* _What to work on_
Please set down only the lines that run from the one containing "762 537 3951.8" to the end of the listing below, exactly as written.

* _Information given_
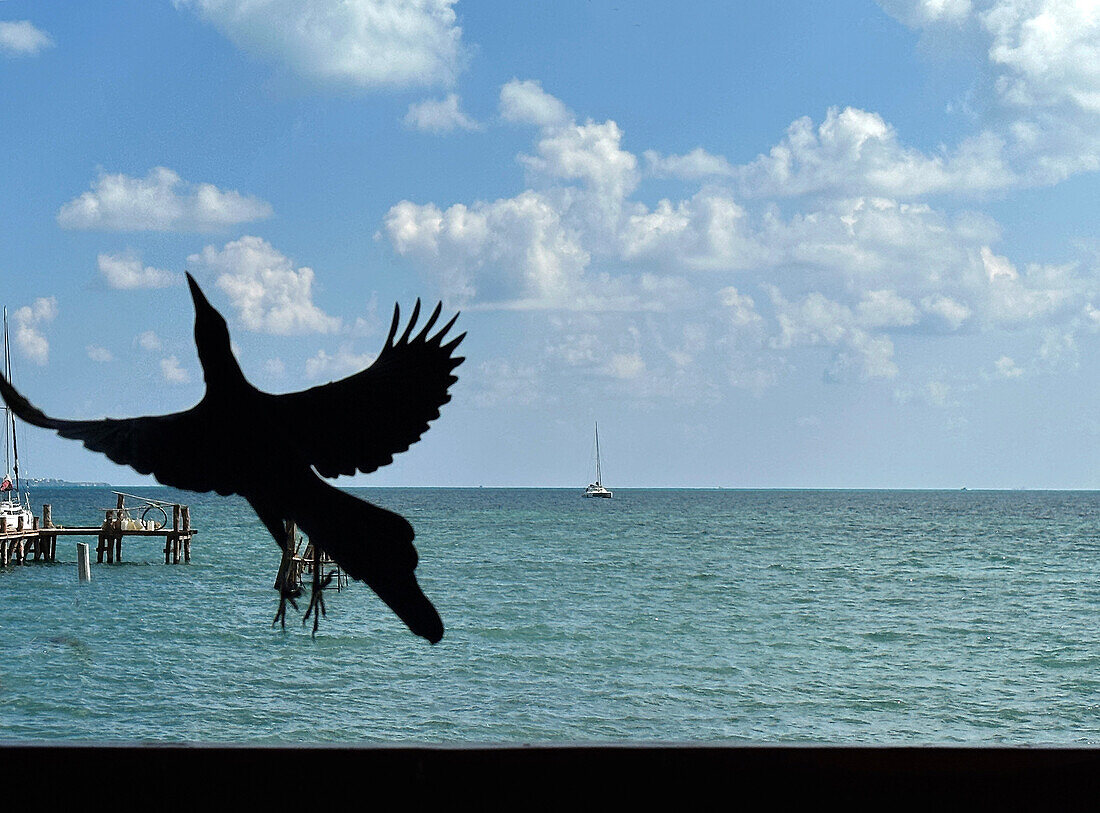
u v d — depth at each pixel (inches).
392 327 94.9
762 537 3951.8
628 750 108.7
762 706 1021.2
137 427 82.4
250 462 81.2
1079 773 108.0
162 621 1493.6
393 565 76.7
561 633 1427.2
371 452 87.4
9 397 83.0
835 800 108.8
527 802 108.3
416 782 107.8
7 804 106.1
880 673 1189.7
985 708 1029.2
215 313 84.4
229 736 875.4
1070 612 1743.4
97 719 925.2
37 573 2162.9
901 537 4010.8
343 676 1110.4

* _Written solution_
762 537 3951.8
628 750 108.7
762 706 1021.2
137 427 82.4
250 462 81.2
1079 773 108.0
162 621 1493.6
393 565 76.7
561 633 1427.2
371 452 87.4
9 397 83.0
835 800 108.8
527 802 108.3
416 782 107.8
7 804 106.1
880 673 1189.7
985 708 1029.2
215 313 84.4
229 736 875.4
1070 612 1743.4
97 719 925.2
37 573 2162.9
901 537 4010.8
343 676 1110.4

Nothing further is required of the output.